● **Task to complete**
Each line below must be set down exactly as it stands.

Dataset entries
::::

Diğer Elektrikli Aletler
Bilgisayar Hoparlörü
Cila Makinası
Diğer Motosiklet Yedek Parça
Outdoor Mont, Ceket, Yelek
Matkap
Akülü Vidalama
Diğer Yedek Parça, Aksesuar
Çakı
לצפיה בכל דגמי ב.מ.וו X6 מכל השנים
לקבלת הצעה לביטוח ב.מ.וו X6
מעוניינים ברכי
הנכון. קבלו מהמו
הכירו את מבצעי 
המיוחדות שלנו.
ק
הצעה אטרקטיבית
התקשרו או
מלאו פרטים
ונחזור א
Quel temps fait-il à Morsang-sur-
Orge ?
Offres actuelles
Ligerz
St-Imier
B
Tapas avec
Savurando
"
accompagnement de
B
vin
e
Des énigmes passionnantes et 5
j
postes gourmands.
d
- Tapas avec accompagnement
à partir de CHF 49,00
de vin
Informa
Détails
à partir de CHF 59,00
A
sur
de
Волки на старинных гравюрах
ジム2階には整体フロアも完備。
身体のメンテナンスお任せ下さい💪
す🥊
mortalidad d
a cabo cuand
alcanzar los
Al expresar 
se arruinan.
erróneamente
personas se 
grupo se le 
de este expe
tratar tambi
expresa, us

::::

● **Task answer**
Diğer Elektrikli Aletler
Bilgisayar Hoparlörü
Cila Makinası
Diğer Motosiklet Yedek Parça
Outdoor Mont, Ceket, Yelek
Matkap
Akülü Vidalama
Diğer Yedek Parça, Aksesuar
Çakı
לצפיה בכל דגמי ב.מ.וו X6 מכל השנים
לקבלת הצעה לביטוח ב.מ.וו X6
מעוניינים ברכי
הנכון. קבלו מהמו
הכירו את מבצעי 
המיוחדות שלנו.
ק
הצעה אטרקטיבית
התקשרו או
מלאו פרטים
ונחזור א
Quel temps fait-il à Morsang-sur-
Orge ?
Offres actuelles
Ligerz
St-Imier
B
Tapas avec
Savurando
"
accompagnement de
B
vin
e
Des énigmes passionnantes et 5
j
postes gourmands.
d
- Tapas avec accompagnement
à partir de CHF 49,00
de vin
Informa
Détails
à partir de CHF 59,00
A
sur
de
Волки на старинных гравюрах
ジム2階には整体フロアも完備。
身体のメンテナンスお任せ下さい💪
す🥊
mortalidad d
a cabo cuand
alcanzar los
Al expresar 
se arruinan.
erróneamente
personas se 
grupo se le 
de este expe
tratar tambi
expresa, us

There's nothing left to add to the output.